▸ **Extract provided**
_ _ _ _

Reputation: 1178
I have been using lapply and sapply as my go-to functions recently. So far so good, but why the following code does not work baffles me.
df<-as.data.frame(matrix(rnorm(50),ncol=5))
names(df)<-c("x1","x2","x3","x4","x5")
df1<-seq_len(10)
ll<-lapply(seq(1,5), function(i) qplot(df1,df[,i]))
I get the error:
Error in `[.data.frame`(df, , i) : undefined columns selected
Ok, apparently I made quite an unfortunate mistake in my reproducible code. It works now, but all the plots in the ll
list are the same plot. When I run this:
do.call(grid.arrange,ll)
I get the following image:
All the plots are the same! This is also the output I get when I run this through my data.
Upvotes: 5
Views: 14739
Reputation: 60964
The problem you get is related to lazy evaluation. This means that the functions in ll
are only really evaluated when you call them, which is in grid.arrange
. At that time, each function will try and locate i
, which will have a value of 5
by that time because that is the last value of i
at the end of the lapply
loop. Therefore, the data extracted from df
is always the fifth column, thus your plots are all equal.
To prevent this, you need to force the data extraction to take place when the function is created, for example using @BrodieG's method. There, a new data.frame
is created, forcing the data from df
to be picked up. Alternatively, you can use force
to force the evaluation of i
.

_ _ _ _

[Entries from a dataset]
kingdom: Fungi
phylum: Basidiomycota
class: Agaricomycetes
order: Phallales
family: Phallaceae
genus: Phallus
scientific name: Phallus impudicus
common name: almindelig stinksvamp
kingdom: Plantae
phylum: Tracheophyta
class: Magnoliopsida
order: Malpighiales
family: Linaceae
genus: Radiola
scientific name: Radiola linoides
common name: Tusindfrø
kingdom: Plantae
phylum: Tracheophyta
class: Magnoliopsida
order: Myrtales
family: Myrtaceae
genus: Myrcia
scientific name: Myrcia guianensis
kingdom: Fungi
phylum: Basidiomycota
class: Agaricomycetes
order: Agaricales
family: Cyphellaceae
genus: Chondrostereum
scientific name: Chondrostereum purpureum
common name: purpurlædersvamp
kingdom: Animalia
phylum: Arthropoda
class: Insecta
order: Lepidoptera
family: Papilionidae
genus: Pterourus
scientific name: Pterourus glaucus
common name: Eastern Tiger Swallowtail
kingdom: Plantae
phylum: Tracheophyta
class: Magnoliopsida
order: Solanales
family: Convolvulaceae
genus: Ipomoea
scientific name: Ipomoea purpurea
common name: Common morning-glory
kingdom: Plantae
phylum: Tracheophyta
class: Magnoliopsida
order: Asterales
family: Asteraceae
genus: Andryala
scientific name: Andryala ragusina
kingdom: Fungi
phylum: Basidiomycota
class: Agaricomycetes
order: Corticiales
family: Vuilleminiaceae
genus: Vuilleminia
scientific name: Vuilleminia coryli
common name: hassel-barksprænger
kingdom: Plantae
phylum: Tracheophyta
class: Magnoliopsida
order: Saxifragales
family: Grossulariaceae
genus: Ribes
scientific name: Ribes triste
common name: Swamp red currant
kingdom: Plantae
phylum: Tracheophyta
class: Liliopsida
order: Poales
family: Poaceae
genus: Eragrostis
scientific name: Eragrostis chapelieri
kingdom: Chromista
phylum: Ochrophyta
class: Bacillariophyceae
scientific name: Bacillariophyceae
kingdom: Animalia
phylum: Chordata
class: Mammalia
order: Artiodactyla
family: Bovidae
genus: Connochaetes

_ _ _ _

▸ **Problems to work on**
(1) Answer these questions about the R thread on lapply and plotting:
(a) What error message does the first version of the code produce?
(b) Which function is passed to do.call to display the plots?
(c) According to the reply, what value does i have when the plotting functions are finally evaluated?
(2) In one to three sentences, explain why the R thread on lapply and plotting says all the plots in ll come out the same.
(3) Go on with the R thread on lapply and lazy evaluation, starting after its final sentence.
The records are separate material and stand apart from the thread.

▸ **Answer list**
(1)
(a) Error in `[.data.frame`(df, , i) : undefined columns selected
(b) grid.arrange
(c) 5

(2) Because of lazy evaluation, the functions in ll are only evaluated when they are called in grid.arrange. By then i has the value 5, the last value it took in the lapply loop. The data extracted from df is therefore always the fifth column, so every plot is identical.

(3)
See also for more examples and explanations of lazy evaluation:
For creating plots of multiple columns in the same data.frame I would use facet_wrap
. To use facet_wrap
, you need to reorder your data using melt
from the reshape2
package:
library(ggplot2)
library(reshape2)
df$xvalues = 1:10
df_melt = melt(df, id.vars = 'xvalues')
ggplot(df_melt, aes(x = xvalues, y = value)) +
geom_point() + facet_wrap(~ variable)
Upvotes: 5
Reputation: 52677
There are problems with lazy evaluation, or something like it anyway. You need to do the following:
ll<-lapply(
seq(1,5),
function(i) qplot(data=data.frame(y=df[, i]), df1, y)
)
This will force the y values to be updated for each plot.
More discussion in this other SO Post.
Upvotes: 7
Reputation: 2234
You are telling it to execute for 10 columns where you only have 5. This works:
ll<-lapply(seq(1,5), function(i) qplot(df1,df[,i]))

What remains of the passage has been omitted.